Stored data entries

↓↓↓

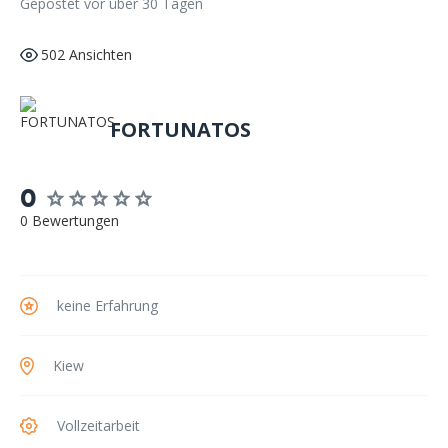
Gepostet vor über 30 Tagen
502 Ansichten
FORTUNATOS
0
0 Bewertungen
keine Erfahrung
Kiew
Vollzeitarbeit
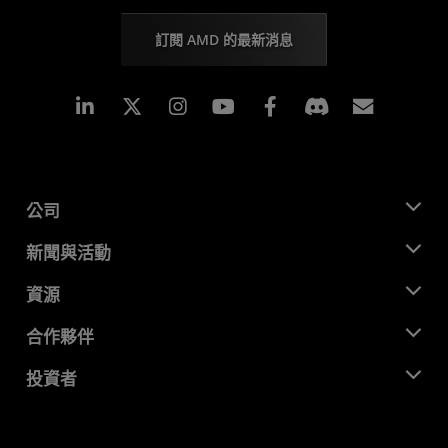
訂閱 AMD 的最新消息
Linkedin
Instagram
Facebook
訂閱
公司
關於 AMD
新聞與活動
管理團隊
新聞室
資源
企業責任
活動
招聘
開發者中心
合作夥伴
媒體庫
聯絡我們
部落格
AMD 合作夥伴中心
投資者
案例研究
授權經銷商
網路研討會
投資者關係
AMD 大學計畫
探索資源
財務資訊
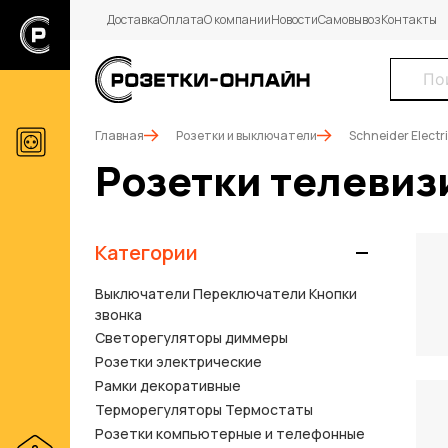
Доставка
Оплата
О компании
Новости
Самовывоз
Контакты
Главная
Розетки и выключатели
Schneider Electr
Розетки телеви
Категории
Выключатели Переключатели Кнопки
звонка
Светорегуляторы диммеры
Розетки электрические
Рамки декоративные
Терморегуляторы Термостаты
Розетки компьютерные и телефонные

↑↑↑

From the first line to the last, set down the data exactly, without the pictures.

Gepostet vor über 30 Tagen
502 Ansichten
FORTUNATOS
0
0 Bewertungen
keine Erfahrung
Kiew
Vollzeitarbeit
訂閱 AMD 的最新消息
Linkedin
Instagram
Facebook
訂閱
公司
關於 AMD
新聞與活動
管理團隊
新聞室
資源
企業責任
活動
招聘
開發者中心
合作夥伴
媒體庫
聯絡我們
部落格
AMD 合作夥伴中心
投資者
案例研究
授權經銷商
網路研討會
投資者關係
AMD 大學計畫
探索資源
財務資訊
Доставка
Оплата
О компании
Новости
Самовывоз
Контакты
Главная
Розетки и выключатели
Schneider Electr
Розетки телеви
Категории
Выключатели Переключатели Кнопки
звонка
Светорегуляторы диммеры
Розетки электрические
Рамки декоративные
Терморегуляторы Термостаты
Розетки компьютерные и телефонные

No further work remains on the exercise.